Banks and miners drag Australian shares, investors eye inflation risks

  • The S&P/ASX 200 index fell 0.6% to 8,554.20
Published May 20, 2026 Updated May 20, 2026 11:32am
By

The Australian equity benchmark fell slightly on Wednesday, as the heavily weighted banking and resource-linked stocks dragged, while Iran war-related inflationary pressures persisted.

The S&P/ASX 200 index fell 0.6% to 8,554.20 by 0028 GMT.
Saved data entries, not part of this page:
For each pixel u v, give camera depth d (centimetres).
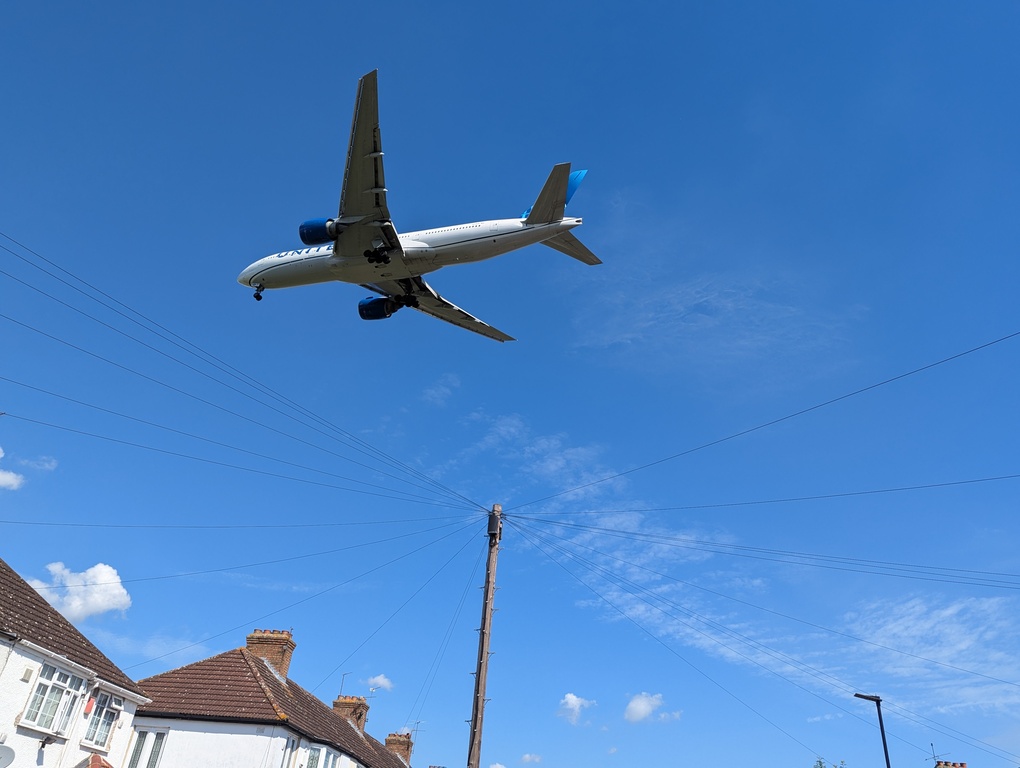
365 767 3406
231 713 2664
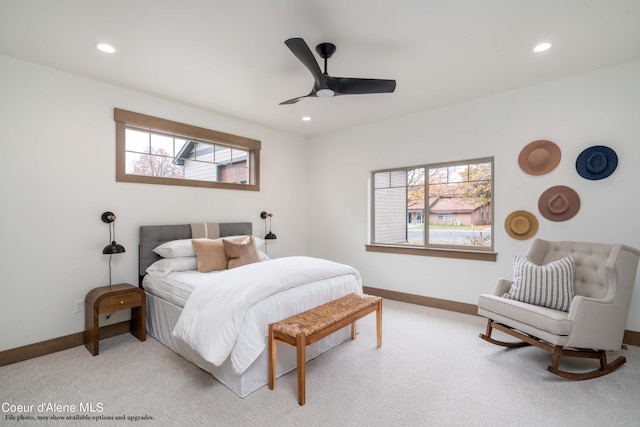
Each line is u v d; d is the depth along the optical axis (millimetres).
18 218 2557
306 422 1765
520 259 2771
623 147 2738
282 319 2258
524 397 1984
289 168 4945
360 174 4602
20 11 1937
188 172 3746
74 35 2223
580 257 2629
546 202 3102
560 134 3029
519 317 2389
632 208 2703
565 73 2908
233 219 4156
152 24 2096
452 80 3033
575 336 2135
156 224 3395
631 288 2330
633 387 2086
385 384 2145
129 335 3090
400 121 4156
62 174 2773
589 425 1723
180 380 2217
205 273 3021
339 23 2098
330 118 4219
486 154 3473
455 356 2559
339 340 2824
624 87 2730
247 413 1847
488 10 1969
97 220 2975
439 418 1786
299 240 5113
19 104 2561
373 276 4465
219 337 1998
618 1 1880
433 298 3885
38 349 2621
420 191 4086
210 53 2488
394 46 2393
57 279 2742
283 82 3043
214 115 3932
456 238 3795
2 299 2477
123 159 3143
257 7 1921
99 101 2982
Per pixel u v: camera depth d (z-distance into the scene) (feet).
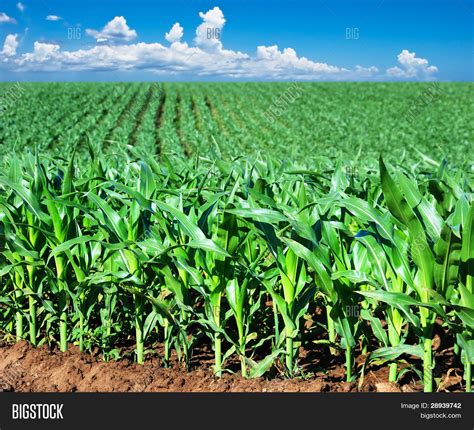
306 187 13.52
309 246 9.30
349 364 9.66
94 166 13.15
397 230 9.39
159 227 11.32
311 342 11.69
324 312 12.94
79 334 11.27
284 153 65.05
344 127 94.02
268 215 8.56
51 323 12.30
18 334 11.99
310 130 88.58
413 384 9.89
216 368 10.11
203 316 10.06
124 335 12.33
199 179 14.26
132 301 11.88
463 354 9.09
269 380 9.98
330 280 8.90
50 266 11.87
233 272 9.74
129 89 155.63
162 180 14.06
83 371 10.57
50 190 12.05
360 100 139.85
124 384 10.01
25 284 11.66
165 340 10.69
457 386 9.82
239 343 10.07
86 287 10.83
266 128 90.33
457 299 8.86
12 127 80.64
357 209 8.89
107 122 85.81
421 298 8.57
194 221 10.18
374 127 94.79
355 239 9.89
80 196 11.97
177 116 103.91
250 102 132.57
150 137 71.46
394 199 7.96
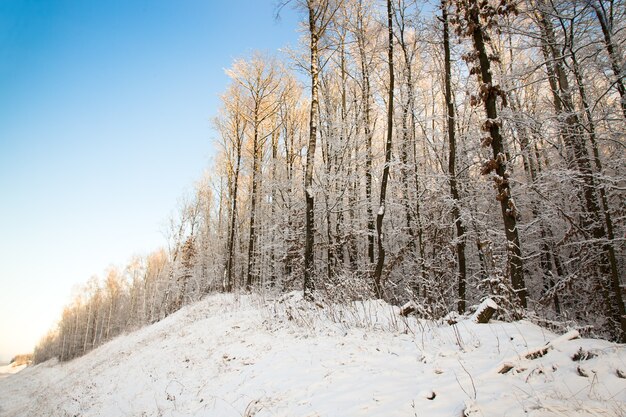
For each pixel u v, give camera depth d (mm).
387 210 16609
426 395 4266
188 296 32406
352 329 7820
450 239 12953
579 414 3387
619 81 9180
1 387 46688
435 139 15742
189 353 10906
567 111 10039
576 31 10070
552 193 10859
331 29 15977
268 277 24016
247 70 23031
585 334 5957
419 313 8289
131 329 37094
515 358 4660
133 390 10094
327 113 17688
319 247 17234
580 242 9336
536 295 13500
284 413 4941
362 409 4355
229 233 27453
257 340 9203
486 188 13047
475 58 9125
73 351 59344
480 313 6480
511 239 7879
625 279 11102
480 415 3615
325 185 16312
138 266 56844
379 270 11344
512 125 11375
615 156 10344
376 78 17953
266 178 21750
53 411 13648
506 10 8844
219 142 26656
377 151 17469
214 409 6270
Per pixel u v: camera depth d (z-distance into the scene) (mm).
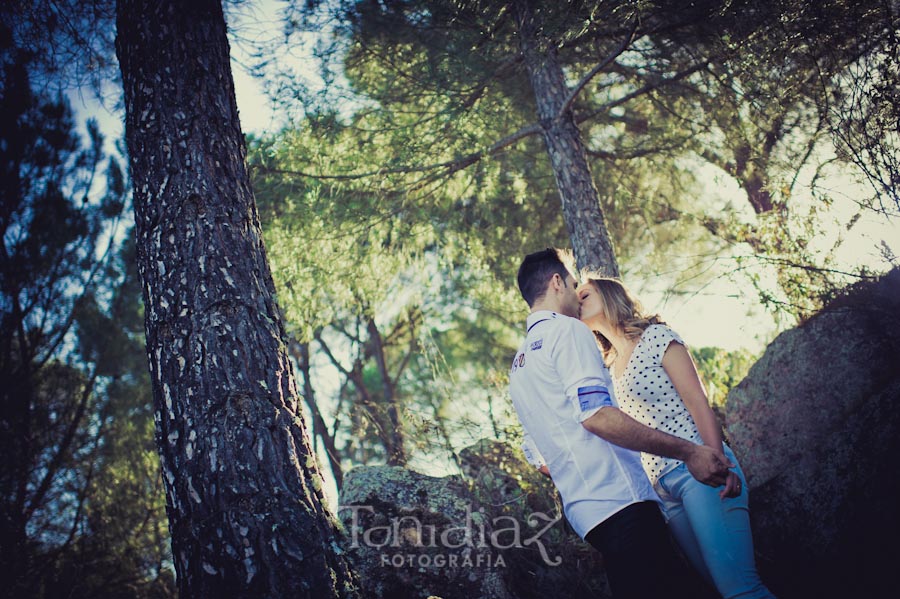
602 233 4844
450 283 7512
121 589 7082
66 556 6902
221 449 2438
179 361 2566
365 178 5312
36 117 7492
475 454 4105
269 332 2707
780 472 3328
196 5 3062
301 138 5129
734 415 3695
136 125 2896
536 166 6410
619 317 2641
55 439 7188
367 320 8727
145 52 2959
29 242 7547
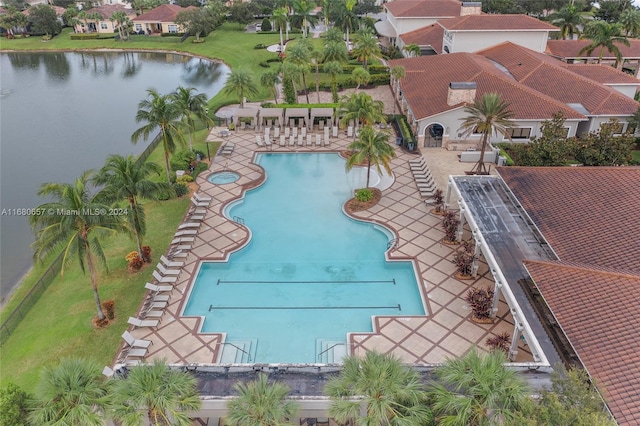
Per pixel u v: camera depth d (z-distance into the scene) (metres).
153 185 27.89
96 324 25.64
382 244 32.91
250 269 30.52
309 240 33.38
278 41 99.25
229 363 21.31
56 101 71.25
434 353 23.53
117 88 77.62
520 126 44.03
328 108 51.91
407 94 50.91
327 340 24.89
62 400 15.72
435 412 15.90
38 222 22.64
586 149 36.44
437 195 35.38
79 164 49.62
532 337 19.86
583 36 67.00
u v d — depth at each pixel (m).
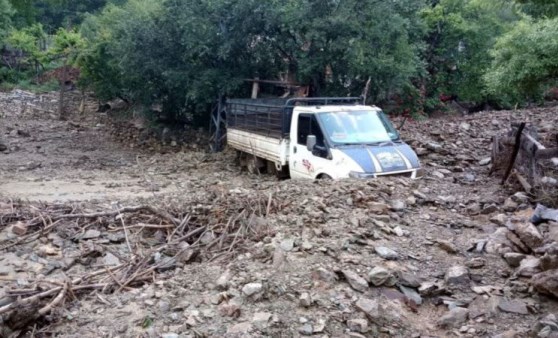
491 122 17.41
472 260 6.15
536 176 8.52
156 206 9.14
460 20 28.45
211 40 20.02
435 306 5.31
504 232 6.80
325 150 11.16
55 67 40.12
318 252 6.17
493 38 27.70
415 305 5.25
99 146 23.98
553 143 11.69
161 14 21.09
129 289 5.96
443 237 6.96
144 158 20.61
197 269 6.18
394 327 4.82
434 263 6.16
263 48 20.78
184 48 21.08
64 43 35.06
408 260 6.20
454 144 14.71
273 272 5.67
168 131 24.84
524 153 9.32
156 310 5.16
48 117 31.80
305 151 11.91
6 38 41.31
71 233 8.15
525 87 13.20
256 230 7.30
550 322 4.62
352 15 18.25
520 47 12.64
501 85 13.27
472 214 8.04
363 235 6.68
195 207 8.84
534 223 6.80
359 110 11.96
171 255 7.22
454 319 4.92
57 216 8.69
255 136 14.86
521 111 20.05
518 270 5.76
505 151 10.83
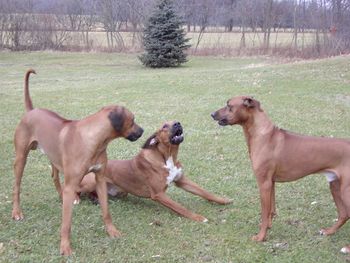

The benchmark closed up 1.2% on Tuesday.

The main index rebounded from its lowest in nearly seven weeks in the previous session, after the Reserve Bank of Australia indicated a wait-and-watch monetary policy path following three interest hikes this year.

RBA’s May board meeting minutes flagged that the central bank regards current monetary policy as adequately restrictive, giving it room to observe the impacts of the war on inflation and growth.

The central bank is, however, worried that higher energy costs will feed through to consumer prices quickly, given the stretched state of the domestic economy, potentially creating a significant shift in inflation expectations.

Financials lost 0.6%, led by a 0.6% decline in top lender Commonwealth Bank of Australia.

Mining stocks fell for the fifth session in a row, with iron ore and copper prices hitting multi-week lows.

BHP , Rio Tinto and Fortescue shed about 1%-2%. Among gold miners, index leaders Northern Star Resources and Evolution Mining fell 1.5% and 2.6%, respectively.

The industrials sub-index declined 0.2%, with James Hardie’s falling as much as 5.1% after the fibre cement maker forecast annual earnings below market expectations.

Energy stocks defied weakness in crude prices to advance for the fourth straight session, with sector majors Woodside Energy and Santos rising 0.7% and 1%, respectively.

Across the Tasman Sea, New Zealand’s benchmark S&P/NZX 50 index fell 1.1% to 12,834.02.